Extracted page text data:
═══

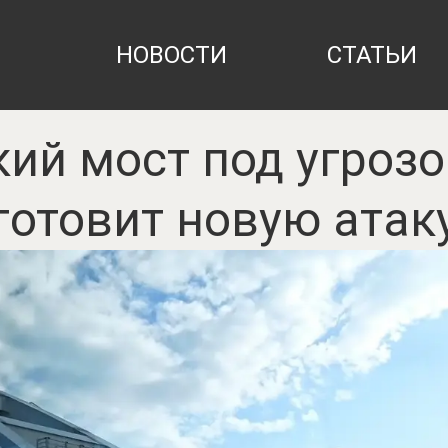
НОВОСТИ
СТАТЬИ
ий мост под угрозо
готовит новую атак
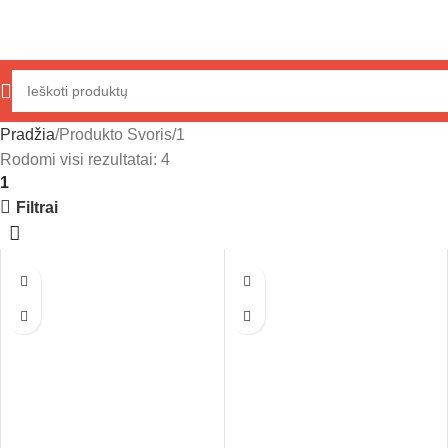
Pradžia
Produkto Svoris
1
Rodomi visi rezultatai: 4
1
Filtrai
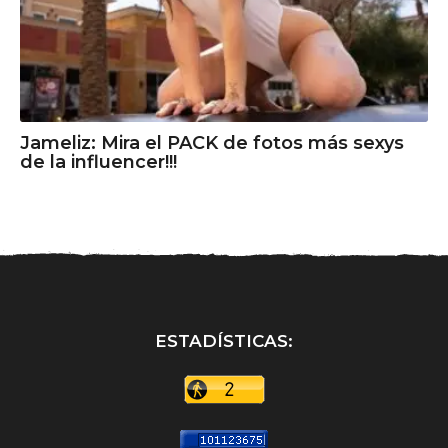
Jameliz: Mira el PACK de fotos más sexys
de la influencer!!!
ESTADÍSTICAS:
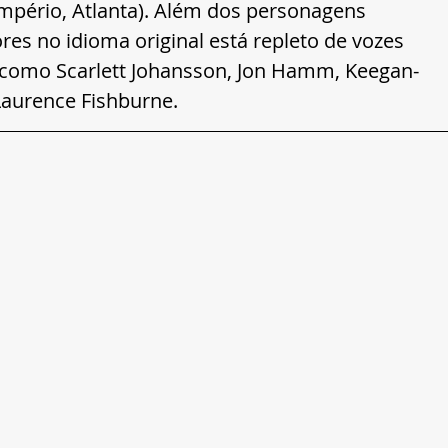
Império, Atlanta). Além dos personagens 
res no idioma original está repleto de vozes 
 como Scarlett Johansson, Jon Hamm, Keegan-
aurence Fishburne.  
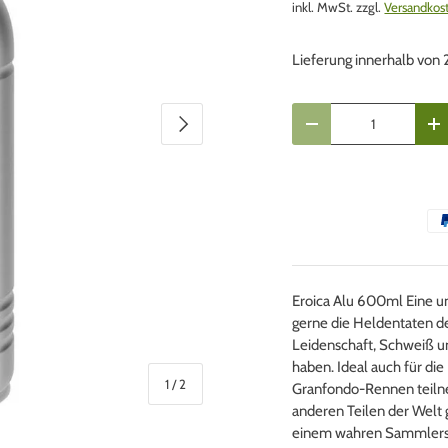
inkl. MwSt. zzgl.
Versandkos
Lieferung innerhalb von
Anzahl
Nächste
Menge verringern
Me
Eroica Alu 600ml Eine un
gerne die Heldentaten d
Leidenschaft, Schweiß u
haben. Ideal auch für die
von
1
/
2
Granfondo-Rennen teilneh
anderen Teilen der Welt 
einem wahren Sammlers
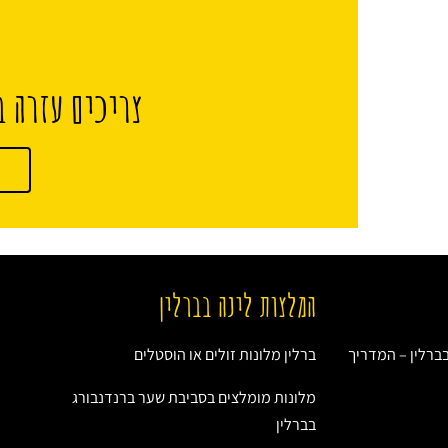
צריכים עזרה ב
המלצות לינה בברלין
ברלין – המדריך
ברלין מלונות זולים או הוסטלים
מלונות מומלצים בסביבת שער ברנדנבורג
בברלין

═══

What to produce: Each line above that has "מלונות" adds one to the count; say the final count with no other text.

Written solution: 2